Work order — Format the lines of the listing below as a JSON list of strings, one string per line, with blank lines left out. Begin with the line that contains "99% Confidence Interval |" and continue through the line that contains "75–90 | 74–93 |".

Data provided —

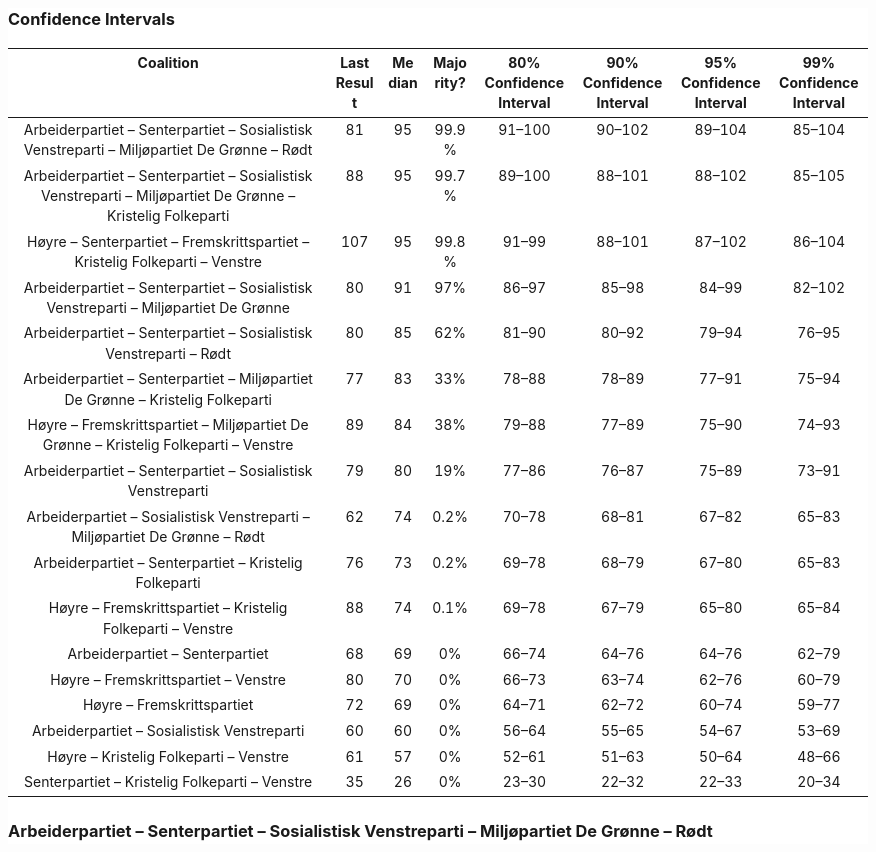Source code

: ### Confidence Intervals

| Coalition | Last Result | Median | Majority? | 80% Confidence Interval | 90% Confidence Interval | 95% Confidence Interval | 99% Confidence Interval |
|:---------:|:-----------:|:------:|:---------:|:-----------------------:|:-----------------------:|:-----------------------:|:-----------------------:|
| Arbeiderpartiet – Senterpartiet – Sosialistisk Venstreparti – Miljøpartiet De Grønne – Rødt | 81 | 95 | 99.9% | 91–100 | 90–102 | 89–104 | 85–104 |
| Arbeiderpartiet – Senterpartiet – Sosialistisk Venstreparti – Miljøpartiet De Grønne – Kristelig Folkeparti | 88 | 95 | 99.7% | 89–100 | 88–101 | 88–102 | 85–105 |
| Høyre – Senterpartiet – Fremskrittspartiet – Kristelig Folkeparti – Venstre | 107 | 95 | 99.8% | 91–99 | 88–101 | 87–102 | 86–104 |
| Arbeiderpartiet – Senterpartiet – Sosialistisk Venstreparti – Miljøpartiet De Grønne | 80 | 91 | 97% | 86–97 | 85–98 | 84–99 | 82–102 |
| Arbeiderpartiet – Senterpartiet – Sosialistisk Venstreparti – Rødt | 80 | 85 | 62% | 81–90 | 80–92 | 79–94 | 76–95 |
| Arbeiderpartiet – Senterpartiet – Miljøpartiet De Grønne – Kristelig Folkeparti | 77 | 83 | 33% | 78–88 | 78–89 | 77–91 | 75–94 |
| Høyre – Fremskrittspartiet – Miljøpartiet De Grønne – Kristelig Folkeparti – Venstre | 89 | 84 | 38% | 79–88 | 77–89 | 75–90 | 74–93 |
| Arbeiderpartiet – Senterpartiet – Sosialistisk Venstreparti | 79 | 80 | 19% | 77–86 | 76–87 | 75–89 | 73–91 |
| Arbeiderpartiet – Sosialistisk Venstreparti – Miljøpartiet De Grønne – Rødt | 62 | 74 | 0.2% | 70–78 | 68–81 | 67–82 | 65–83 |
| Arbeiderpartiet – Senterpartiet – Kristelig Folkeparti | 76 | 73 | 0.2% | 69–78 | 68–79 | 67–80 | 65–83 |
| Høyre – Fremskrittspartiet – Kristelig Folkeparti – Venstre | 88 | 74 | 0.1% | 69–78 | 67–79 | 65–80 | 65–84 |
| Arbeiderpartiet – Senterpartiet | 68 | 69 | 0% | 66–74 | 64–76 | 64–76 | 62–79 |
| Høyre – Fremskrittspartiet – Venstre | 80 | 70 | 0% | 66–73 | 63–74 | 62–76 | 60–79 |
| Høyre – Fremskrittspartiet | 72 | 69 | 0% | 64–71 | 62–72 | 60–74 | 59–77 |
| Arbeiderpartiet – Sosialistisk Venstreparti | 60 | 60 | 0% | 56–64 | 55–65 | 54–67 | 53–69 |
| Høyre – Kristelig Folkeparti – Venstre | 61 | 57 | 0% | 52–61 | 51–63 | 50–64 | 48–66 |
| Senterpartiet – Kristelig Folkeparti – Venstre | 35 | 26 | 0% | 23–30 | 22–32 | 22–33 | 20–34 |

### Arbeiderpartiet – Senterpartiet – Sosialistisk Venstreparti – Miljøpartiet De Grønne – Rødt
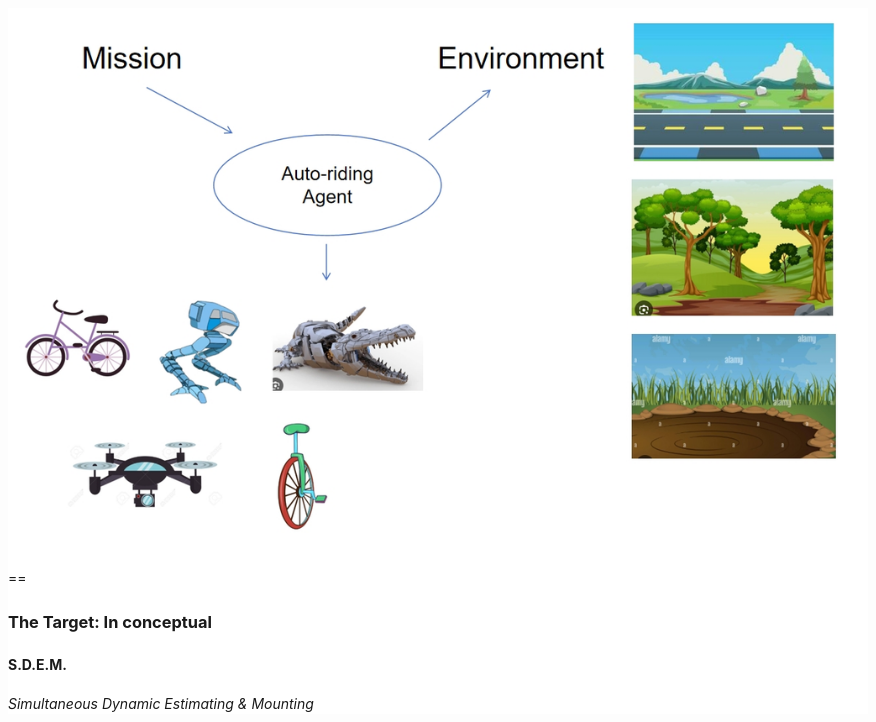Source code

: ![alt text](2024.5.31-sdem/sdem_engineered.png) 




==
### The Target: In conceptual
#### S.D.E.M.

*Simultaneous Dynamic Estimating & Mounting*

Answer to this exercise —
[
  "| Coalition | Last Result | Median | Majority? | 80% Confidence Interval | 90% Confidence Interval | 95% Confidence Interval | 99% Confidence Interval |",
  "|:---------:|:-----------:|:------:|:---------:|:-----------------------:|:-----------------------:|:-----------------------:|:-----------------------:|",
  "| Arbeiderpartiet – Senterpartiet – Sosialistisk Venstreparti – Miljøpartiet De Grønne – Rødt | 81 | 95 | 99.9% | 91–100 | 90–102 | 89–104 | 85–104 |",
  "| Arbeiderpartiet – Senterpartiet – Sosialistisk Venstreparti – Miljøpartiet De Grønne – Kristelig Folkeparti | 88 | 95 | 99.7% | 89–100 | 88–101 | 88–102 | 85–105 |",
  "| Høyre – Senterpartiet – Fremskrittspartiet – Kristelig Folkeparti – Venstre | 107 | 95 | 99.8% | 91–99 | 88–101 | 87–102 | 86–104 |",
  "| Arbeiderpartiet – Senterpartiet – Sosialistisk Venstreparti – Miljøpartiet De Grønne | 80 | 91 | 97% | 86–97 | 85–98 | 84–99 | 82–102 |",
  "| Arbeiderpartiet – Senterpartiet – Sosialistisk Venstreparti – Rødt | 80 | 85 | 62% | 81–90 | 80–92 | 79–94 | 76–95 |",
  "| Arbeiderpartiet – Senterpartiet – Miljøpartiet De Grønne – Kristelig Folkeparti | 77 | 83 | 33% | 78–88 | 78–89 | 77–91 | 75–94 |",
  "| Høyre – Fremskrittspartiet – Miljøpartiet De Grønne – Kristelig Folkeparti – Venstre | 89 | 84 | 38% | 79–88 | 77–89 | 75–90 | 74–93 |"
]